> **PROMPT 1**
In the forum thread on land ownership in the Philippines, what is the maximum share that foreigners are allowed to make up in a condo union?

> **PAGE EXTRACT**
-.-.-

I am not 100 % sure, but 98 
As often Filipino lawyers are WRONG... (If it isnt changed since a friend of mine bought a land many years ago.)
His - scammer type - Filipina wife is the main but *he is at the title too.* She want to sell - and put all in own pocket I suppouse  - but she cant by he has to sign too when its about SELLING by he is at the title too so buyers know.. . 
(An other biger land he put in eldest daughter's name, child then, grown up now, so the wife has no right to that at all


----------



## art1946 (Nov 30, 2017)

how dumb are the laws in the Philippines. I can't own the land under the house, but i can buy a condo that sits on land. hahahaha

art


----------



## Lunkan (Aug 28, 2020)

art1946 said:


> how dumb are the laws in the Philippines. I can't own the land under the house, but i can buy a condo that sits on land. hahahaha


 Actualy in difference from many other things, thats LOGIC 
because foreigners CAN own max 40 % in a business, which own land (if fullfil some demands).
Its SAME max as the 40 % foreigners are allowed to be in a condo union, which can own the land the condos are at.


----------



## amcan13 (Sep 28, 2021)

If you look at condominiums in the USA you will also find the same thing. You don't own the land, it is common area that all owners have to maintain, thus dues. The twist in the Philippines is the 40% for foreigners. That might be changing. A bill was signed to open up business ownership for foreigners to increase foreigner investment. PRRD signs law amending Foreign Investments Act But it might allow you to become a business and buy land for said business. The investment threshold is pretty low.


----------



## Gary D (Oct 28, 2013)

I guess one advantage of no foreigners owning land is the Chinese can't buy your country out from under you.


----------



## Lunkan (Aug 28, 2020)

Gary D said:


> I guess one advantage of no foreigners owning land is the Chinese can't buy your country out from under you.


 Yes, that make sence,
but the Philippines has fallen behind development compared to other SE Asian countries by NOT allowing foreigners to own majority even in business foreigners START - and NOT allowing foreigner KNOWLEDGE to dominate in own business!!! That have been realy stupid - until now. The new law amcan told SOLVE that :


amcan13 said:


> If you look at condominiums in the USA you will also find the same thing. You don't own the land, it is common area that all owners have to maintain, thus dues. The twist in the Philippines is the 40% for foreigners. That might be changing. A bill was signed to open up business ownership for foreigners to increase foreigner investment. PRRD signs law amending Foreign Investments Act But it might allow you to become a business and buy land for said business. The investment threshold is pretty low.


   
Now I dont have that to complain about anymore 🤣 
Its even better than I hoped by they improve Visas for some such business people too


----------

-.-.-

> **RECORD EXCERPTS**
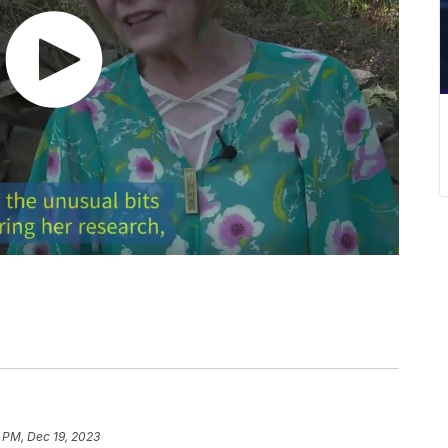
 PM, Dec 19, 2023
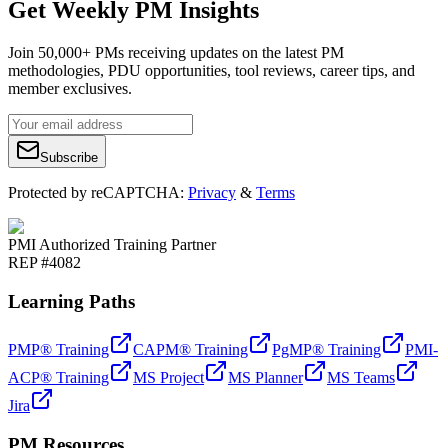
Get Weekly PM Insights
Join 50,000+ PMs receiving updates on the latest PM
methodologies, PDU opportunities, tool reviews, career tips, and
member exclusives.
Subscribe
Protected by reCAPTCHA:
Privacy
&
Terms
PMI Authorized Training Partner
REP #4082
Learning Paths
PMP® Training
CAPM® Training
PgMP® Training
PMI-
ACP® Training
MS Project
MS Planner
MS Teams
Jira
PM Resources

-.-.-

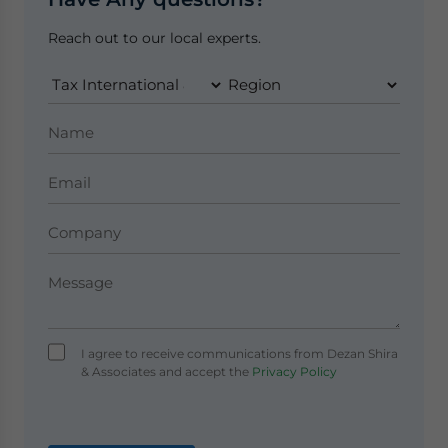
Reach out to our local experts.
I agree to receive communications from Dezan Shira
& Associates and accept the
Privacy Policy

-.-.-

> **PROMPT 2**
Rewrite the lines of the records as a JSON list of strings, one string per line and blank lines omitted, starting at the line containing "Reach out to our local experts." and ending at the line containing "Privacy Policy".

> **TASK RESULT 1**
40 %

> **TASK RESULT 2**
[
  "Reach out to our local experts.",
  "I agree to receive communications from Dezan Shira",
  "& Associates and accept the",
  "Privacy Policy"
]